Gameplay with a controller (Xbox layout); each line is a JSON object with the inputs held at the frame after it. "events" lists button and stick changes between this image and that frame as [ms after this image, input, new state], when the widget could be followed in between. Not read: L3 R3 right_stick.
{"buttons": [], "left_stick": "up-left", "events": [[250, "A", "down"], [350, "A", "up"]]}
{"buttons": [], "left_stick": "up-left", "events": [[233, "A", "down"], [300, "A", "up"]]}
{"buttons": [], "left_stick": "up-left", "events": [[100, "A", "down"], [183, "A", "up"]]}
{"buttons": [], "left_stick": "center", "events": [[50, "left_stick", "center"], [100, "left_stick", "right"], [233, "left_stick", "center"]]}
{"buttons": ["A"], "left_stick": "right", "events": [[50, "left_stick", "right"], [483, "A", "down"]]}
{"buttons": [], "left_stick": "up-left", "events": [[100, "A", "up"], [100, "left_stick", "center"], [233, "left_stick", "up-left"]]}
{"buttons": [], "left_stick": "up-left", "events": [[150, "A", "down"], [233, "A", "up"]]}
================
| Task goal |
Write the entries out once more, exactly as they were given.

| Solution to this task |
Gameplay with a controller (Xbox layout); each line is a JSON object with the inputs held at the frame after it. "events" lists button and stick changes between this image and that frame as [ms after this image, input, new state], when the widget could be followed in between. Not read: L3 R3 right_stick.
{"buttons": [], "left_stick": "up-left", "events": [[250, "A", "down"], [350, "A", "up"]]}
{"buttons": [], "left_stick": "up-left", "events": [[233, "A", "down"], [300, "A", "up"]]}
{"buttons": [], "left_stick": "up-left", "events": [[100, "A", "down"], [183, "A", "up"]]}
{"buttons": [], "left_stick": "center", "events": [[50, "left_stick", "center"], [100, "left_stick", "right"], [233, "left_stick", "center"]]}
{"buttons": ["A"], "left_stick": "right", "events": [[50, "left_stick", "right"], [483, "A", "down"]]}
{"buttons": [], "left_stick": "up-left", "events": [[100, "A", "up"], [100, "left_stick", "center"], [233, "left_stick", "up-left"]]}
{"buttons": [], "left_stick": "up-left", "events": [[150, "A", "down"], [233, "A", "up"]]}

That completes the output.